Il est sans doute de tous les grands artistes du passé le plus proche de ce qu’a fasciné en nous la “vamp” moderne : mauvais goût assez provocant pour se nier et se sublimer
lui-même, décoller vers le ciel des “monstres sacrés”, beauté plus suffocante encore d’être en tous ses traits si lourdement soulignée — prestige louche et tout-puissantd e la femme dont on
murmure qu’elle a le secret de certaines pratiques. “La musique devenue Circé”, disait déjà Nietzsche. On ne l’avoue guère, pour tout son immense prestige, parce que ses secrets sont presque des
secrets d’alcôve.
La musique de Wagner est une technique instinctive du spasme, la reprise monotone, fiévreuse, intolérable, juste au défaut de l’âme, d’une passe acharnée (la mort d’Isolde,
l’interlude de Parsifal, le prélude de Lohengrin, celui de L’Or du Rhin). Nulle n’entraîne un aussi terrible gaspillage nerveux (qu’est-ce qu’Olympia ou Messaline à
côté de tout ce qui s’est vautré sur Wagner ?) mais c’est aussi qu’on sort de lui sans plus guère de voluptés à découvrir. Wagner blase terriblement. Les sarcasmes atroces de Nietzsche vengent
des années d’asservissement sensuel à la vieille maîtresse.
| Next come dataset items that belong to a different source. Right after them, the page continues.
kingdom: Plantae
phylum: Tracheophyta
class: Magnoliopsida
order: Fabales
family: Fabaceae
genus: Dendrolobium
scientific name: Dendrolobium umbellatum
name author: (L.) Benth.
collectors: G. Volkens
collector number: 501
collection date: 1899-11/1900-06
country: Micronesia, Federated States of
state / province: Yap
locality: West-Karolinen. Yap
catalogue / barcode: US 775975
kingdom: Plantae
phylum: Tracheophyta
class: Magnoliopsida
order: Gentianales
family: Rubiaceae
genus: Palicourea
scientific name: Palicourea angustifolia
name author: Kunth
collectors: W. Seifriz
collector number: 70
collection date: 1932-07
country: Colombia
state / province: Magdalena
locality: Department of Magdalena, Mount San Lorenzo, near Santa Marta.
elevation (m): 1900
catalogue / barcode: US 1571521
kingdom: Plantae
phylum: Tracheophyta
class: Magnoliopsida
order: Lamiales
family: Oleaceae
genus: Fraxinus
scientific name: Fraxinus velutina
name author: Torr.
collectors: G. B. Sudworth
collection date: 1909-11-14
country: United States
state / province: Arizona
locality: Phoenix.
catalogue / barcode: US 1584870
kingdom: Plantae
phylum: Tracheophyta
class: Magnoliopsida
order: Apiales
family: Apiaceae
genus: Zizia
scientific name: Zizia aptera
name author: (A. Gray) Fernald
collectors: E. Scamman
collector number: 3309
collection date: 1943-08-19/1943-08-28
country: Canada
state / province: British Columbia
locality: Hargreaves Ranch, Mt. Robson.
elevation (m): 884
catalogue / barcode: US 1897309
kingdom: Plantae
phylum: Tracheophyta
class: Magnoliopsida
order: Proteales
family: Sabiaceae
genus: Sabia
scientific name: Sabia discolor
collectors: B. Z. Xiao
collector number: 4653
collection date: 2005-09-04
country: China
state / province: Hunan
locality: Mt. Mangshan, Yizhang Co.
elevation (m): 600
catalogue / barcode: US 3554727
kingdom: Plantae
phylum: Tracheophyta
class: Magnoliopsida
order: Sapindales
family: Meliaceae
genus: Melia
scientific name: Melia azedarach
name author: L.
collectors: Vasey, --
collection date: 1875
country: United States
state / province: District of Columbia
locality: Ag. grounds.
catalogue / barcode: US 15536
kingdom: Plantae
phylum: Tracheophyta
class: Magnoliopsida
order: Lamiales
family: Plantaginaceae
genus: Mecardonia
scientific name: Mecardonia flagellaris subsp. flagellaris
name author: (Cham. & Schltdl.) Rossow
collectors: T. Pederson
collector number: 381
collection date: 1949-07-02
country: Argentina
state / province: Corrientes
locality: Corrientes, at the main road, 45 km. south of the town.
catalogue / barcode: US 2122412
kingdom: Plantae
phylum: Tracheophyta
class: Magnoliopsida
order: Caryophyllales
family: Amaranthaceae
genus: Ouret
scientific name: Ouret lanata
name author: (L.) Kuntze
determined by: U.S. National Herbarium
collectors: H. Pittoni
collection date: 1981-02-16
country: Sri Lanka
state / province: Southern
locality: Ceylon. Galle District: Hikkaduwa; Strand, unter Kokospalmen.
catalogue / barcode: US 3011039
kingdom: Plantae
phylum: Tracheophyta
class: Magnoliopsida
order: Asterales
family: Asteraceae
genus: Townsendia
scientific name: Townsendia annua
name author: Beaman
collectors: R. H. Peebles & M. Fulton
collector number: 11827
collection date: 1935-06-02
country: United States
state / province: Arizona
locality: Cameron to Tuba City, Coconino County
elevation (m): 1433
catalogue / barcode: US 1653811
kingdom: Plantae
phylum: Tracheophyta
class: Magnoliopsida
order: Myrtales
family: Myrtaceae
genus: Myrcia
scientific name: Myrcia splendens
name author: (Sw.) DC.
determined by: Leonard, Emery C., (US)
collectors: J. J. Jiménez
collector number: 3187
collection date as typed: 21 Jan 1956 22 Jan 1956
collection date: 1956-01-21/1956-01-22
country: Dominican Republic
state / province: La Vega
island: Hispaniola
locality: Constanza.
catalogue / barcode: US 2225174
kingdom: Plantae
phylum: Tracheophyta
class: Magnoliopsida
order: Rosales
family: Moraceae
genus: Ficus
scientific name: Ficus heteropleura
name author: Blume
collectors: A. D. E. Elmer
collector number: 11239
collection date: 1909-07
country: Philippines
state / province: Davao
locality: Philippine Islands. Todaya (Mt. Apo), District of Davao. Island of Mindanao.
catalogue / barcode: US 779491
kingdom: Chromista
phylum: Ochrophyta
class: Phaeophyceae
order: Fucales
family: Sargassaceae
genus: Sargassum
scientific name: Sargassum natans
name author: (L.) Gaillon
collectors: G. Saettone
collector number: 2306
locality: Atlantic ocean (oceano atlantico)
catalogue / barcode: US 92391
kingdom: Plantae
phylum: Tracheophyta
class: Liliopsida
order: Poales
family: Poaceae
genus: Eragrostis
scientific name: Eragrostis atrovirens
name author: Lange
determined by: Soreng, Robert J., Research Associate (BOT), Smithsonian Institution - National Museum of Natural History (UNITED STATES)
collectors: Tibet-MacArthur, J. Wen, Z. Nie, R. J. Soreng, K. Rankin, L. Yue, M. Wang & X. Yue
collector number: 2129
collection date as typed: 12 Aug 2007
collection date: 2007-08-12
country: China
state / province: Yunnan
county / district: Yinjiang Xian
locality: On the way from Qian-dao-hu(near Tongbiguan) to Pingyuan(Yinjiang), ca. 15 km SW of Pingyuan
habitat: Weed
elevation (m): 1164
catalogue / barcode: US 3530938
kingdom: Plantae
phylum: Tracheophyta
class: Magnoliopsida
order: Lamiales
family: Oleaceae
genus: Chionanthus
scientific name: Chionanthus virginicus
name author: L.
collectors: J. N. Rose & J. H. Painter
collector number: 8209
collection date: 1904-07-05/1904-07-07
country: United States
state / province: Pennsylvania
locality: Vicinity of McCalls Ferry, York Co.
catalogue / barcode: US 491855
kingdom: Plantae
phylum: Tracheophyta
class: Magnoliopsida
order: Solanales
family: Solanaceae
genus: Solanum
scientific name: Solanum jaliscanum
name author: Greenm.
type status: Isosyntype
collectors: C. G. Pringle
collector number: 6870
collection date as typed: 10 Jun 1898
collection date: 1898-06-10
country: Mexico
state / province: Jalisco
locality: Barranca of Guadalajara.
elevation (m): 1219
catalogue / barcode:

Mais jusque dans son idylle acide et trop affichée avec Carmen, où il s’émancipe, on sent traîner la hantise des caresses
vénéneuses de Parsifal, qui vident les moelles. C’est aussi par quoi Wagner est assuré plus qu’un autre qu’on lui reviendra. »
Julien Gracq, 1967
« Le but poursuivi par la nouvelle musique et caractérisé avec une expression très forte, mais très obscure, "une mélodie sans fin", peut s'expliquer ainsi : on va dans la mer,
on perd pied, et finalement on s'abandonne à la merci de l'élément : il faut nager. La vieille musique recherchait tout autre chose, dans une cadence aimable ou solennelle ou ardente, dans un
mouvement plus lent ou plus rapide, elle conviait à la danse. La mesure qui y était nécessaire, le fait d'observer exactement des degrés déterminés également cadencés de temps et de force,
contraignait l'âme de l'auditeur à une réflexion continue. C'est sur les jeux opposés de ce courant d'air plus frais provenant de la réflexion et du souffle surchauffé de l'enthousiasme que
reposait le charme de toute bonne musique. Richard Wagner voulut créer une autre sorte d'émotion. Il renverse l'hypothèse physiologique de la musique jusqu'ici existante. Nager, planer, — non
plus marcher, danser... Peut-être le mot définitif a-t-il été dit ainsi ? La "mélodie infinie" veut briser toute mesure de temps et de force, et même elle s'en moque de temps à autre, — elle
trouve la richesse de son invention précisément dans ce qui, pour une oreille d'un autre âge, sonne comme un paradoxe du rythme et comme un blasphème. De l'imitation, de la prépondérance d'un tel
goût résulterait pour la musique un danger tel qu'on n'en peut concevoir de plus grand, — la dégénérescence complète du sentiment du rythme, le chaos à la place du rythme. Le danger devient tout
à fait aigu quand une telle musique s'appuie toujours plus étroitement sur un art théâtral et une mimique absolument naturaliste et que ne régit aucune loi de la plastique, recherchant l'effet et
rien de plus... Cet espressivo à tout prix, et la musique, servante et esclave de l'attitude, — c'est la fin.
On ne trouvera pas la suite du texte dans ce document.